As trips go, my recent 30-hour visit to Indianapolis was a wash. I got my business done, but that was about all. I covered very little new territory, unless you count a pleasant chain restaurant that I’d never eaten at before, or a hotel I’d never stayed at before. Nice, but I don’t really count such things as new sites, unless there’s something unusual about them.
It was also literally a wash for large areas of Indiana that I passed through, especially Thursday around the Wabash River, which had been swollen by constant rain on top of melting snow. But that was still in the future when I drove down on Wednesday, leaving in the early afternoon in a rented Chevy Blazer, under partly cloudy skies and temps in the 50s in metro Chicago. By the time I reached Indianapolis, just after dark, it was about 65 F. (!) I enjoyed that. A rare gift in January. It was like leaving the Ft. Lauderdale airport a year ago (see Jan. 19, 2004), when I couldn’t quite believe the warmth of the air upon arrival.
But the radio was a killjoy, all the way down I-65. A mass of arctic air was behind my back, ready, so the weather reporters said, to slap Illinois and Indiana and Ohio the next morning, bringing a lot of rain, then snow, then an arctic blow vicious enough to freeze your kippers off. (No one on the radio actually said that, but they should have.)
Wonderful.

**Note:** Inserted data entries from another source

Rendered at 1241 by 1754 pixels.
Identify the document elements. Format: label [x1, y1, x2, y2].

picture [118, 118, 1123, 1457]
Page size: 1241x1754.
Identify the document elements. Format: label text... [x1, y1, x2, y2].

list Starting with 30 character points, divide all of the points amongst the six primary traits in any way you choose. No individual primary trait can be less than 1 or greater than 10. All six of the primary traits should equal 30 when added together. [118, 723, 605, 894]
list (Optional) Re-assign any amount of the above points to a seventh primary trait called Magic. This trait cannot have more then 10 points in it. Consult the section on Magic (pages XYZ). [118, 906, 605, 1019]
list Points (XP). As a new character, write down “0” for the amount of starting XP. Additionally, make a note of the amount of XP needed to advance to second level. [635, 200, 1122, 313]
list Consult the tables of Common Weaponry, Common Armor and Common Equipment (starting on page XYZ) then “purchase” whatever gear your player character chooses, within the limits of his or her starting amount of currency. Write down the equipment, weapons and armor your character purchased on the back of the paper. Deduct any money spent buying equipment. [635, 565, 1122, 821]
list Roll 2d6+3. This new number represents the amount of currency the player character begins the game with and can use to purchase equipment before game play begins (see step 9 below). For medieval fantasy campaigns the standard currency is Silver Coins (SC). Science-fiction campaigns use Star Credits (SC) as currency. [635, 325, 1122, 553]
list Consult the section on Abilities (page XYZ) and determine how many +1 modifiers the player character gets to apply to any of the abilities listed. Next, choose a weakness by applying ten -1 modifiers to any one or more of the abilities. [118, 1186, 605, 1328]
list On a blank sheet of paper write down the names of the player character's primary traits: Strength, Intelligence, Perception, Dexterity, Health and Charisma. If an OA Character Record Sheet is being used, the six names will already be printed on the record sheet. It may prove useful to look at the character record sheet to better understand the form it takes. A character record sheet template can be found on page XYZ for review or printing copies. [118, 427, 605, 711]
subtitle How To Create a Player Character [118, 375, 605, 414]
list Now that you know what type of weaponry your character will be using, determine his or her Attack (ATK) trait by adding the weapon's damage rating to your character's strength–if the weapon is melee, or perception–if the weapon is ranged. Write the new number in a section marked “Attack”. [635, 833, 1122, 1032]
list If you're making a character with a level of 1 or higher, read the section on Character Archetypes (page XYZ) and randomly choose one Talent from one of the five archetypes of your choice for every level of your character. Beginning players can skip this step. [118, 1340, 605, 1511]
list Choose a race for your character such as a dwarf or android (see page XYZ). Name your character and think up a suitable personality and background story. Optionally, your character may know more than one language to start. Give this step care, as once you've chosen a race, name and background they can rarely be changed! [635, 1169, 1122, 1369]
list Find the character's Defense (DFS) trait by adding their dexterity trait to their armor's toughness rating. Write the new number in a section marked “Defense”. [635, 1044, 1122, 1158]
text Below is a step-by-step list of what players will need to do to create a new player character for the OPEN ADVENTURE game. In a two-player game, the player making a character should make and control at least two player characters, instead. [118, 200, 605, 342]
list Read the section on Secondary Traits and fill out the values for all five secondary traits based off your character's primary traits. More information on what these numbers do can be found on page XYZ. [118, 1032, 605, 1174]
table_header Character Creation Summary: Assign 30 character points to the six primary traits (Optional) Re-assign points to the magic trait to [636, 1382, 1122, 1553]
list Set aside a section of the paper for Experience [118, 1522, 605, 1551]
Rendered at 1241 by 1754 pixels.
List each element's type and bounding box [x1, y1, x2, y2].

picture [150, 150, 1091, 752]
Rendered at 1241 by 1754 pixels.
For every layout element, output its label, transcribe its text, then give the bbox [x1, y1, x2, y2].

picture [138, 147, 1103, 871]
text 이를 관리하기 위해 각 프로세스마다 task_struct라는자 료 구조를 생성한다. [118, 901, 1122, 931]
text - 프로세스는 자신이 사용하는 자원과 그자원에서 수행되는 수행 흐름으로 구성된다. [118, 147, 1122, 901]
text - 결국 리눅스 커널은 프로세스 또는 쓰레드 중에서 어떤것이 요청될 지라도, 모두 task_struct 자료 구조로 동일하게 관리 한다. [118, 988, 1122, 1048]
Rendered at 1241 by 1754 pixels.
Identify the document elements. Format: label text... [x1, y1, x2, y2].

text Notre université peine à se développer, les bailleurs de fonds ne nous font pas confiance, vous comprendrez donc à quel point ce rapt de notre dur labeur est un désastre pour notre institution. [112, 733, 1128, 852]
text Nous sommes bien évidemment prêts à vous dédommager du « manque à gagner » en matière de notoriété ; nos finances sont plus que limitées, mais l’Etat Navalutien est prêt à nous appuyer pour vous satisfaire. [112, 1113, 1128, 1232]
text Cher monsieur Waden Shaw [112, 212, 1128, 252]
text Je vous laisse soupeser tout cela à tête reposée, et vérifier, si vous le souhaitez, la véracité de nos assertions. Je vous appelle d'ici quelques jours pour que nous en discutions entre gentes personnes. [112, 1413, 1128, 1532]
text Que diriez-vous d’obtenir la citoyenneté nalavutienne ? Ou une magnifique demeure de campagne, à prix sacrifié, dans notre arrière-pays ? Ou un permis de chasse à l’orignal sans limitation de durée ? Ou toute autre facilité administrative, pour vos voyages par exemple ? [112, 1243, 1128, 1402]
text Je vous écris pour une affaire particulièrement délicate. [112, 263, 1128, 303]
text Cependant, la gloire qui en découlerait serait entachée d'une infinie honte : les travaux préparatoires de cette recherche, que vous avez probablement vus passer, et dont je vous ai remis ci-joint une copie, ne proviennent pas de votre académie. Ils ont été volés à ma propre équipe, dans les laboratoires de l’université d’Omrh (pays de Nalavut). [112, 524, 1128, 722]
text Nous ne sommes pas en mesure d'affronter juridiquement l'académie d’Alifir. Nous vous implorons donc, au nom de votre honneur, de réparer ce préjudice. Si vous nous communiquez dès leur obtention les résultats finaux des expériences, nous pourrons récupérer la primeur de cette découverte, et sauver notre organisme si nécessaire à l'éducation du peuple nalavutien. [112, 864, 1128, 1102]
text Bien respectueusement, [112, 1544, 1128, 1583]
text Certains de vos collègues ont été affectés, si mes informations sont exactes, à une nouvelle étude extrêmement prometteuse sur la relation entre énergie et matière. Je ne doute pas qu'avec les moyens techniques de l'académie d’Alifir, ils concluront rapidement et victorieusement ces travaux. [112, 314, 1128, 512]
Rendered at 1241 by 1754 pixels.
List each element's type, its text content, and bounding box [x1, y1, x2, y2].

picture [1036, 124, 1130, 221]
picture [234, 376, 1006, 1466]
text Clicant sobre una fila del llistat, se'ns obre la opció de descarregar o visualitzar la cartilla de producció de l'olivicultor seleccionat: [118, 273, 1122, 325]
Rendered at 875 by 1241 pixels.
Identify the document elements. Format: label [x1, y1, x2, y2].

I should have continued onward to downtown Indy, to walk around while the walking was good, but I was too tired for it, and ate dinner at a place near the hotel, which was on the north side of the city.
The next morning, my job complete, I started back a little before noon, earlier than strictly necessary, because I wanted to be ahead of any ice storm on the way home. It was a real possibility. In February 1990, an ice storm caught me on the road from St. Louis to Chicago, forcing me to overnight in Normal, Illinois. Not a bad thing, really, but you can’t count on being near Normal in abnormal weather.
It had been raining on Thursday since before I woke, and a steady pour continued as I drove north toward Chicago. Most of the land alongside I-65 is flat farmland, and in nearly every stretch of land were puddles, some enormous. Little creeks were big, and big creeks had been promoted to river by the snowmelt and rainfall. The radio carried reports of flooding, especially in Howard County, whose seat is Kokomo, along the Wildcat River 30 miles or so (50 km) east of I-65. At one point, the National Weather Service’s computer-generated voice of warning, which sounds like it has a slight East Indian accent to me, announced floods along the Wabash River too, the highest in some places, it said, since the flood of 1985. The last time I heard that voice was on a highway near Atlanta in late 1999, when tornadoes were striking the county just north of that city.
I-65 crosses the Wabash near Lafayette, Indiana. At that point in the trip, I came to a greater appreciation for the engineering work that went into the Interstate system. The Wabash was clearly out of its banks. Acres and acres of land on both sides of the road were submerged, with countless trees sticking only halfway out of the water. But the road was clear. The water would have to have been a lot higher to submerge the Interstate.
Around Rensselaer, Indiana, the rain turned to snow, but even what was gone by Gary. Traffic was molasses thick through metro Chicago, but it always is, regardless of the weather. By Friday morning, temps were just above zero F. I was lucky, there was no ice storm. Still, it’s supposed to be this cold for several days. The pit of winter is here.